§ **Exercise goal**:
Return the data. Every word must match.

─── Input data

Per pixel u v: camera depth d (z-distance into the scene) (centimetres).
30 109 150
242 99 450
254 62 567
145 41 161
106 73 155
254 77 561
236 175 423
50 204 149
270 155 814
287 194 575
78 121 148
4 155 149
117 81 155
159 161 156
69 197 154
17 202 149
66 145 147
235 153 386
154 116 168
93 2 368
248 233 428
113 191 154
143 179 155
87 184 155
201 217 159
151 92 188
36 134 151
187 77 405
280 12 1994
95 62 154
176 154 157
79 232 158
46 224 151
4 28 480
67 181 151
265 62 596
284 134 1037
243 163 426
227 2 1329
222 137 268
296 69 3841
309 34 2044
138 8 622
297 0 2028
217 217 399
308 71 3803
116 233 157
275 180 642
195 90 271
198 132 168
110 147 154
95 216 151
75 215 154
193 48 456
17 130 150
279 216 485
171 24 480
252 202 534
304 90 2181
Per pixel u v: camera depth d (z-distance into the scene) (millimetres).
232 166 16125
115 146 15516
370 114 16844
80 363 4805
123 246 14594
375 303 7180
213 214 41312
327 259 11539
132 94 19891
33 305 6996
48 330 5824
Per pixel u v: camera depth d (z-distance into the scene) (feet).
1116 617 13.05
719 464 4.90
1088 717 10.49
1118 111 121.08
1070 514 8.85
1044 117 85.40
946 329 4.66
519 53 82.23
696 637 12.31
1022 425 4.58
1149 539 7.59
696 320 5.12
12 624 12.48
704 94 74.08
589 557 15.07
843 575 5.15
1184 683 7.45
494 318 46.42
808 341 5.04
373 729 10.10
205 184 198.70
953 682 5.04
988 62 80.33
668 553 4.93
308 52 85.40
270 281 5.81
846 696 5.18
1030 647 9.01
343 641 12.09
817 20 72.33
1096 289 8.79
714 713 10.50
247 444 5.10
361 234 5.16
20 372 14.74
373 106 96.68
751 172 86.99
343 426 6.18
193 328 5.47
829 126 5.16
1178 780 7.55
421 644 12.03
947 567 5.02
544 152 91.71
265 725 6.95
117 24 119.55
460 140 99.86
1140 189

──────

§ **Expected answer**:
Per pixel u v: camera depth d (z-distance into the scene) (centimetres).
30 109 150
242 99 450
254 62 567
145 41 161
106 73 155
254 77 561
236 175 423
50 204 149
270 155 814
287 194 575
78 121 148
4 155 149
117 81 155
159 161 156
69 197 154
17 202 149
66 145 147
235 153 386
154 116 168
93 2 368
248 233 428
113 191 154
143 179 155
87 184 155
201 217 159
151 92 188
36 134 151
187 77 405
280 12 1994
95 62 154
176 154 157
79 232 158
46 224 151
4 28 480
67 181 151
265 62 596
284 134 1037
243 163 426
227 2 1329
222 137 268
296 69 3841
309 34 2044
138 8 622
297 0 2028
217 217 399
308 71 3803
116 233 157
275 180 642
195 90 271
198 132 168
110 147 154
95 216 151
75 215 154
193 48 456
17 130 150
279 216 485
171 24 480
252 202 534
304 90 2181
Per pixel u v: camera depth d (z-distance into the scene) (millimetres).
232 166 16125
115 146 15516
370 114 16844
80 363 4805
123 246 14594
375 303 7180
213 214 41312
327 259 11539
132 94 19891
33 305 6996
48 330 5824
Per pixel u v: camera depth d (z-distance into the scene) (feet).
1116 617 13.05
719 464 4.90
1088 717 10.49
1118 111 121.08
1070 514 8.85
1044 117 85.40
946 329 4.66
519 53 82.23
696 637 12.31
1022 425 4.58
1149 539 7.59
696 320 5.12
12 624 12.48
704 94 74.08
589 557 15.07
843 575 5.15
1184 683 7.45
494 318 46.42
808 341 5.04
373 729 10.10
205 184 198.70
953 682 5.04
988 62 80.33
668 553 4.93
308 52 85.40
270 281 5.81
846 696 5.18
1030 647 9.01
343 641 12.09
817 20 72.33
1096 289 8.79
714 713 10.50
247 444 5.10
361 234 5.16
20 372 14.74
373 106 96.68
751 172 86.99
343 426 6.18
193 328 5.47
829 126 5.16
1178 780 7.55
421 644 12.03
947 567 5.02
544 152 91.71
265 725 6.95
117 24 119.55
460 140 99.86
1140 189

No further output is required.